_TASK REQUIREMENTS_. Please repeat every line of the material below without changing anything.

_Records_.
══════

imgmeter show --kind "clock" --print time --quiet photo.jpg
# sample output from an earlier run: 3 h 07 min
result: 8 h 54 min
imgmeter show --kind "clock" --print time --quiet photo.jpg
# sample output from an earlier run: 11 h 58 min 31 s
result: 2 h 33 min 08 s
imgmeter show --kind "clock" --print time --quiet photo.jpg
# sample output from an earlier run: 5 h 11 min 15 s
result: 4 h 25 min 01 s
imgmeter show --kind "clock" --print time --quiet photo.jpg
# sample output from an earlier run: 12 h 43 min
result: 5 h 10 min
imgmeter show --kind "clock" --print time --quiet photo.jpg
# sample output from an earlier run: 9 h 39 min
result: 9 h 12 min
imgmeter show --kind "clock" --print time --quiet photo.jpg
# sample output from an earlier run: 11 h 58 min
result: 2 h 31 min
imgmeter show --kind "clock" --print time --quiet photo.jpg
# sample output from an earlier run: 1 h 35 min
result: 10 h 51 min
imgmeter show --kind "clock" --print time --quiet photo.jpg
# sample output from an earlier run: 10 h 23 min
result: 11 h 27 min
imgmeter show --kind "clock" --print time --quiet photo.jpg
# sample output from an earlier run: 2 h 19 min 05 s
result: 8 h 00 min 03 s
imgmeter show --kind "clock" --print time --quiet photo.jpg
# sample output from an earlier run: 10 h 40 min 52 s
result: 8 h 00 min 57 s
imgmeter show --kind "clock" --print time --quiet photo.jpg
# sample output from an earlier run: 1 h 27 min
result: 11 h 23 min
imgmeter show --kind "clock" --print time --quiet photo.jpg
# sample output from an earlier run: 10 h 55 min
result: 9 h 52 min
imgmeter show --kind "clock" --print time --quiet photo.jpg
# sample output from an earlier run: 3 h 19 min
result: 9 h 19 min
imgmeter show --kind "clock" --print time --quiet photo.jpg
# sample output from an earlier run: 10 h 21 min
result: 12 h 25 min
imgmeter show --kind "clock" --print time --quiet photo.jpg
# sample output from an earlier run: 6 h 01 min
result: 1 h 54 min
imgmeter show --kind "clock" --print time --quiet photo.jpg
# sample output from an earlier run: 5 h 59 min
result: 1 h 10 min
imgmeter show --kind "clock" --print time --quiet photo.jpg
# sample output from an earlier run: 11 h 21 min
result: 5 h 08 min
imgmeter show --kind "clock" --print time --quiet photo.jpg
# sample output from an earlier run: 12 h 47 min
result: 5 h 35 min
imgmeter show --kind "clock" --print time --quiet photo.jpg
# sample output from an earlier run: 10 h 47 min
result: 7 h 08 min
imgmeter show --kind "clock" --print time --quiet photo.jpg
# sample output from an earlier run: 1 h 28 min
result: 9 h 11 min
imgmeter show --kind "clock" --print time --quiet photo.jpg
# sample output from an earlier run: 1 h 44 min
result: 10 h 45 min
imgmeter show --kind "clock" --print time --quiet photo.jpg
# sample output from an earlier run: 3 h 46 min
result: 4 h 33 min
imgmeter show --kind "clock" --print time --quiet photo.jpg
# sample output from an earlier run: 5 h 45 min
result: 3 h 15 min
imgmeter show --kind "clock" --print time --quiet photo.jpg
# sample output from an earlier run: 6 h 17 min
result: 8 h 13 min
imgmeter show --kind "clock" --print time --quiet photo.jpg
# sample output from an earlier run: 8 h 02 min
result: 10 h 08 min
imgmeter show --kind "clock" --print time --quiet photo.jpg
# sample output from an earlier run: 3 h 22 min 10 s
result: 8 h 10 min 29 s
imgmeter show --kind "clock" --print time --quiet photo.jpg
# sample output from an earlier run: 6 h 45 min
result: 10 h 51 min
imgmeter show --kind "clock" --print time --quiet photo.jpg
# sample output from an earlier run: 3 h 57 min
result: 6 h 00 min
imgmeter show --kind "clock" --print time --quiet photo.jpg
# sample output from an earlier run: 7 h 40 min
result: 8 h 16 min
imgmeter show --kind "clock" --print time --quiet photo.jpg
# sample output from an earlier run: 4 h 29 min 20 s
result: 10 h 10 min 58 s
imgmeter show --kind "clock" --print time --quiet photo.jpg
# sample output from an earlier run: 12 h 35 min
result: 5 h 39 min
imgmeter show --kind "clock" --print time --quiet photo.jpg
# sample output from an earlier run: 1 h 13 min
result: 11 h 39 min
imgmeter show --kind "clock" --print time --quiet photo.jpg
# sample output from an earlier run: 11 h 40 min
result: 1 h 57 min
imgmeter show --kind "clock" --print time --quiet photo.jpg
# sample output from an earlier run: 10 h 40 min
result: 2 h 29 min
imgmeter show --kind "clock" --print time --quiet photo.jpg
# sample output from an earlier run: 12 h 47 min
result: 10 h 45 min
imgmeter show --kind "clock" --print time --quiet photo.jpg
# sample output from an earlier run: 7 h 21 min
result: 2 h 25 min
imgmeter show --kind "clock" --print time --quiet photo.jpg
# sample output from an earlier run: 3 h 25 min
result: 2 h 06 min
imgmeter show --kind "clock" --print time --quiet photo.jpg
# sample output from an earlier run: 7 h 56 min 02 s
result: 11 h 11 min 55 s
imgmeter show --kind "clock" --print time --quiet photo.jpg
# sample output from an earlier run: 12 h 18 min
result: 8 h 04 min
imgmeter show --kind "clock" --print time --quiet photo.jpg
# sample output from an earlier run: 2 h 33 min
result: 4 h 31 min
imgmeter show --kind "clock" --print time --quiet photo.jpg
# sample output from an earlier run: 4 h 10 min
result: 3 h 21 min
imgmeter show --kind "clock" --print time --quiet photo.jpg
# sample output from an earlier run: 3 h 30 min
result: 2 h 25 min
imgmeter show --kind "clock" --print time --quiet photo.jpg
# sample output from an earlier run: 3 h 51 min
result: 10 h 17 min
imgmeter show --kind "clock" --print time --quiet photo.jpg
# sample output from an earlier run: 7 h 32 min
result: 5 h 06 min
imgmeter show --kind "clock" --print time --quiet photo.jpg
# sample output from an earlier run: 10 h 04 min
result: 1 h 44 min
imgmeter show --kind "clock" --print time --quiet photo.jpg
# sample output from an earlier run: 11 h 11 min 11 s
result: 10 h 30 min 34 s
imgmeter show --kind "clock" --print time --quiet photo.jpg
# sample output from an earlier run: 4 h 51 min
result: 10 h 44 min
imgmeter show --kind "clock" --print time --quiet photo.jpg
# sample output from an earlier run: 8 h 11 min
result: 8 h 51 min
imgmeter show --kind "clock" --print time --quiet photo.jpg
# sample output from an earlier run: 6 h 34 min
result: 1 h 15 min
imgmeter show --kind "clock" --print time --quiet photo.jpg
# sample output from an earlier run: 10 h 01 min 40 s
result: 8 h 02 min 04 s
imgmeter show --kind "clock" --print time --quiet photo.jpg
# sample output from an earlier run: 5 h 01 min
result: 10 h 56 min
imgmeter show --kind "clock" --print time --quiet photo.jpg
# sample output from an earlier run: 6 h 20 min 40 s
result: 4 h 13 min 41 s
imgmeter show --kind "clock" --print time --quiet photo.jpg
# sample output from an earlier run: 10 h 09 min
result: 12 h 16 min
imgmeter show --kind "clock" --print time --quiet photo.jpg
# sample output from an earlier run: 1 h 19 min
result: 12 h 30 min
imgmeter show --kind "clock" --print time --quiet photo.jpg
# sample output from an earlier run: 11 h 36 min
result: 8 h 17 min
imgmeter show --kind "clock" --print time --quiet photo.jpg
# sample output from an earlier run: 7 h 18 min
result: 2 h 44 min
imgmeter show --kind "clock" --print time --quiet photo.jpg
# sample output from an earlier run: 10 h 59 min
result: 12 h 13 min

══════

_ANSWER FOR THIS EXERCISE_.
imgmeter show --kind "clock" --print time --quiet photo.jpg
# sample output from an earlier run: 3 h 07 min
result: 8 h 54 min
imgmeter show --kind "clock" --print time --quiet photo.jpg
# sample output from an earlier run: 11 h 58 min 31 s
result: 2 h 33 min 08 s
imgmeter show --kind "clock" --print time --quiet photo.jpg
# sample output from an earlier run: 5 h 11 min 15 s
result: 4 h 25 min 01 s
imgmeter show --kind "clock" --print time --quiet photo.jpg
# sample output from an earlier run: 12 h 43 min
result: 5 h 10 min
imgmeter show --kind "clock" --print time --quiet photo.jpg
# sample output from an earlier run: 9 h 39 min
result: 9 h 12 min
imgmeter show --kind "clock" --print time --quiet photo.jpg
# sample output from an earlier run: 11 h 58 min
result: 2 h 31 min
imgmeter show --kind "clock" --print time --quiet photo.jpg
# sample output from an earlier run: 1 h 35 min
result: 10 h 51 min
imgmeter show --kind "clock" --print time --quiet photo.jpg
# sample output from an earlier run: 10 h 23 min
result: 11 h 27 min
imgmeter show --kind "clock" --print time --quiet photo.jpg
# sample output from an earlier run: 2 h 19 min 05 s
result: 8 h 00 min 03 s
imgmeter show --kind "clock" --print time --quiet photo.jpg
# sample output from an earlier run: 10 h 40 min 52 s
result: 8 h 00 min 57 s
imgmeter show --kind "clock" --print time --quiet photo.jpg
# sample output from an earlier run: 1 h 27 min
result: 11 h 23 min
imgmeter show --kind "clock" --print time --quiet photo.jpg
# sample output from an earlier run: 10 h 55 min
result: 9 h 52 min
imgmeter show --kind "clock" --print time --quiet photo.jpg
# sample output from an earlier run: 3 h 19 min
result: 9 h 19 min
imgmeter show --kind "clock" --print time --quiet photo.jpg
# sample output from an earlier run: 10 h 21 min
result: 12 h 25 min
imgmeter show --kind "clock" --print time --quiet photo.jpg
# sample output from an earlier run: 6 h 01 min
result: 1 h 54 min
imgmeter show --kind "clock" --print time --quiet photo.jpg
# sample output from an earlier run: 5 h 59 min
result: 1 h 10 min
imgmeter show --kind "clock" --print time --quiet photo.jpg
# sample output from an earlier run: 11 h 21 min
result: 5 h 08 min
imgmeter show --kind "clock" --print time --quiet photo.jpg
# sample output from an earlier run: 12 h 47 min
result: 5 h 35 min
imgmeter show --kind "clock" --print time --quiet photo.jpg
# sample output from an earlier run: 10 h 47 min
result: 7 h 08 min
imgmeter show --kind "clock" --print time --quiet photo.jpg
# sample output from an earlier run: 1 h 28 min
result: 9 h 11 min
imgmeter show --kind "clock" --print time --quiet photo.jpg
# sample output from an earlier run: 1 h 44 min
result: 10 h 45 min
imgmeter show --kind "clock" --print time --quiet photo.jpg
# sample output from an earlier run: 3 h 46 min
result: 4 h 33 min
imgmeter show --kind "clock" --print time --quiet photo.jpg
# sample output from an earlier run: 5 h 45 min
result: 3 h 15 min
imgmeter show --kind "clock" --print time --quiet photo.jpg
# sample output from an earlier run: 6 h 17 min
result: 8 h 13 min
imgmeter show --kind "clock" --print time --quiet photo.jpg
# sample output from an earlier run: 8 h 02 min
result: 10 h 08 min
imgmeter show --kind "clock" --print time --quiet photo.jpg
# sample output from an earlier run: 3 h 22 min 10 s
result: 8 h 10 min 29 s
imgmeter show --kind "clock" --print time --quiet photo.jpg
# sample output from an earlier run: 6 h 45 min
result: 10 h 51 min
imgmeter show --kind "clock" --print time --quiet photo.jpg
# sample output from an earlier run: 3 h 57 min
result: 6 h 00 min
imgmeter show --kind "clock" --print time --quiet photo.jpg
# sample output from an earlier run: 7 h 40 min
result: 8 h 16 min
imgmeter show --kind "clock" --print time --quiet photo.jpg
# sample output from an earlier run: 4 h 29 min 20 s
result: 10 h 10 min 58 s
imgmeter show --kind "clock" --print time --quiet photo.jpg
# sample output from an earlier run: 12 h 35 min
result: 5 h 39 min
imgmeter show --kind "clock" --print time --quiet photo.jpg
# sample output from an earlier run: 1 h 13 min
result: 11 h 39 min
imgmeter show --kind "clock" --print time --quiet photo.jpg
# sample output from an earlier run: 11 h 40 min
result: 1 h 57 min
imgmeter show --kind "clock" --print time --quiet photo.jpg
# sample output from an earlier run: 10 h 40 min
result: 2 h 29 min
imgmeter show --kind "clock" --print time --quiet photo.jpg
# sample output from an earlier run: 12 h 47 min
result: 10 h 45 min
imgmeter show --kind "clock" --print time --quiet photo.jpg
# sample output from an earlier run: 7 h 21 min
result: 2 h 25 min
imgmeter show --kind "clock" --print time --quiet photo.jpg
# sample output from an earlier run: 3 h 25 min
result: 2 h 06 min
imgmeter show --kind "clock" --print time --quiet photo.jpg
# sample output from an earlier run: 7 h 56 min 02 s
result: 11 h 11 min 55 s
imgmeter show --kind "clock" --print time --quiet photo.jpg
# sample output from an earlier run: 12 h 18 min
result: 8 h 04 min
imgmeter show --kind "clock" --print time --quiet photo.jpg
# sample output from an earlier run: 2 h 33 min
result: 4 h 31 min
imgmeter show --kind "clock" --print time --quiet photo.jpg
# sample output from an earlier run: 4 h 10 min
result: 3 h 21 min
imgmeter show --kind "clock" --print time --quiet photo.jpg
# sample output from an earlier run: 3 h 30 min
result: 2 h 25 min
imgmeter show --kind "clock" --print time --quiet photo.jpg
# sample output from an earlier run: 3 h 51 min
result: 10 h 17 min
imgmeter show --kind "clock" --print time --quiet photo.jpg
# sample output from an earlier run: 7 h 32 min
result: 5 h 06 min
imgmeter show --kind "clock" --print time --quiet photo.jpg
# sample output from an earlier run: 10 h 04 min
result: 1 h 44 min
imgmeter show --kind "clock" --print time --quiet photo.jpg
# sample output from an earlier run: 11 h 11 min 11 s
result: 10 h 30 min 34 s
imgmeter show --kind "clock" --print time --quiet photo.jpg
# sample output from an earlier run: 4 h 51 min
result: 10 h 44 min
imgmeter show --kind "clock" --print time --quiet photo.jpg
# sample output from an earlier run: 8 h 11 min
result: 8 h 51 min
imgmeter show --kind "clock" --print time --quiet photo.jpg
# sample output from an earlier run: 6 h 34 min
result: 1 h 15 min
imgmeter show --kind "clock" --print time --quiet photo.jpg
# sample output from an earlier run: 10 h 01 min 40 s
result: 8 h 02 min 04 s
imgmeter show --kind "clock" --print time --quiet photo.jpg
# sample output from an earlier run: 5 h 01 min
result: 10 h 56 min
imgmeter show --kind "clock" --print time --quiet photo.jpg
# sample output from an earlier run: 6 h 20 min 40 s
result: 4 h 13 min 41 s
imgmeter show --kind "clock" --print time --quiet photo.jpg
# sample output from an earlier run: 10 h 09 min
result: 12 h 16 min
imgmeter show --kind "clock" --print time --quiet photo.jpg
# sample output from an earlier run: 1 h 19 min
result: 12 h 30 min
imgmeter show --kind "clock" --print time --quiet photo.jpg
# sample output from an earlier run: 11 h 36 min
result: 8 h 17 min
imgmeter show --kind "clock" --print time --quiet photo.jpg
# sample output from an earlier run: 7 h 18 min
result: 2 h 44 min
imgmeter show --kind "clock" --print time --quiet photo.jpg
# sample output from an earlier run: 10 h 59 min
result: 12 h 13 min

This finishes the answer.